Examples in which the results of large trials contradicted the results of small trials include the Corticosteroid Randomisation After Significant Head Injury (CRASH) trial16,17. The pooled evidence from small studies suggested that there was a risk reduction for mortality in patients with head injury who were treated with corticosteroids16. The CRASH trial, with a planned sample size of 20,000 patients, was stopped for harm after the enrollment of 10,000 patients because it was found that corticosteroid administration resulted in excess mortality17.
As a guide, it can be assumed that the recruitment of >1000 subjects per treatment group is a reasonable threshold to improve precision in results18. This estimate, however, is not intended to dismiss the use of more limited sample sizes in feasibility or explanatory RCTs that have been designed to understand a specific mechanism and that do not address clinical effectiveness.
If the implementation of large pharmacological trials is demanding, this is true to a greater extent for surgical trials that are challenged by difficulties in masking, performing placebo-surgery, and, by differential expertise (i.e., the fact that surgeons tend to have higher proficiency in performing only one of the procedures under investigation)19. However, large RCTs in orthopaedic surgery are feasible: the Study to Prospectively Evaluate Reamed Intramedullary Nails in Patients with Tibial Fractures (SPRINT) investigators20 successfully randomized 1319 patients with tibial shaft fracture to reamed versus unreamed intramedullary nailing in twenty-nine centers.

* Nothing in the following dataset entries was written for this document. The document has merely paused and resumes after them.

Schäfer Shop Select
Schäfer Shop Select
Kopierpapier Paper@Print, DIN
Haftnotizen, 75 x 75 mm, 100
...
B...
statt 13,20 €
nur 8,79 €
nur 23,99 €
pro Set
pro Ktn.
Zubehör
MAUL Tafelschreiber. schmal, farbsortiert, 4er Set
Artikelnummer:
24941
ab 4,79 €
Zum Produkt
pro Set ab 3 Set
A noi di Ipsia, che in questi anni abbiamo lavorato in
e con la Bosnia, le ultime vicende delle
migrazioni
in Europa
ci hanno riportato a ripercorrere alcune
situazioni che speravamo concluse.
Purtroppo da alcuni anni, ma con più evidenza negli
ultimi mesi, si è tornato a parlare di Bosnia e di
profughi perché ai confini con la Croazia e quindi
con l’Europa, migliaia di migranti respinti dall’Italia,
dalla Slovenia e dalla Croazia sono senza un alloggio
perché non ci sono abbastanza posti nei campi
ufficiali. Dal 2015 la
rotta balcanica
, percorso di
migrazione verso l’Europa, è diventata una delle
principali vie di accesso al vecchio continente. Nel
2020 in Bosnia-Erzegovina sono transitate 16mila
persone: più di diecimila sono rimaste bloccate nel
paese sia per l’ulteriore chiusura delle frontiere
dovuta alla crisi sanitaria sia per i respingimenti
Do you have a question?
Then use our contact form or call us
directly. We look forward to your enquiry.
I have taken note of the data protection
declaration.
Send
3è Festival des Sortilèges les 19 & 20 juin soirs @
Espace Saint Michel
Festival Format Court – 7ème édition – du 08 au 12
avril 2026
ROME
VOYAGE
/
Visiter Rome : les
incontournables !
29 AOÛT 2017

The RCT “Sutures Versus Staples for Wound Closure in Orthopaedic Surgery: A Randomized Controlled Trial” (NCT01146236), with a planned sample size of 2560 patients, is currently recruiting; and the RCT “Prospective, Comparative, Randomized Study of GVF Versus Cross-Linked Polyethylene in Total Knee Arthroplasty” (NCT00289133), with a planned sample size of 900 patients, is expected to complete follow-up by June 2012.
Even for the study of highly prevalent diseases like knee and hip osteoarthrosis, the enrollment of thousands of patients is beyond any single institution and some countries; as such, the implementation of large RCTs requires the development of international research networks.
In conclusion, orthopaedic RCTs are frequently affected by small sample size. Consequently, imprecision makes existing evidence unreliable. Inadequately powered trials are misleading and represent a waste of resources. The burden of orthopaedic diseases justifies the challenge to perform large RCTs intended to obtain high-quality evidence.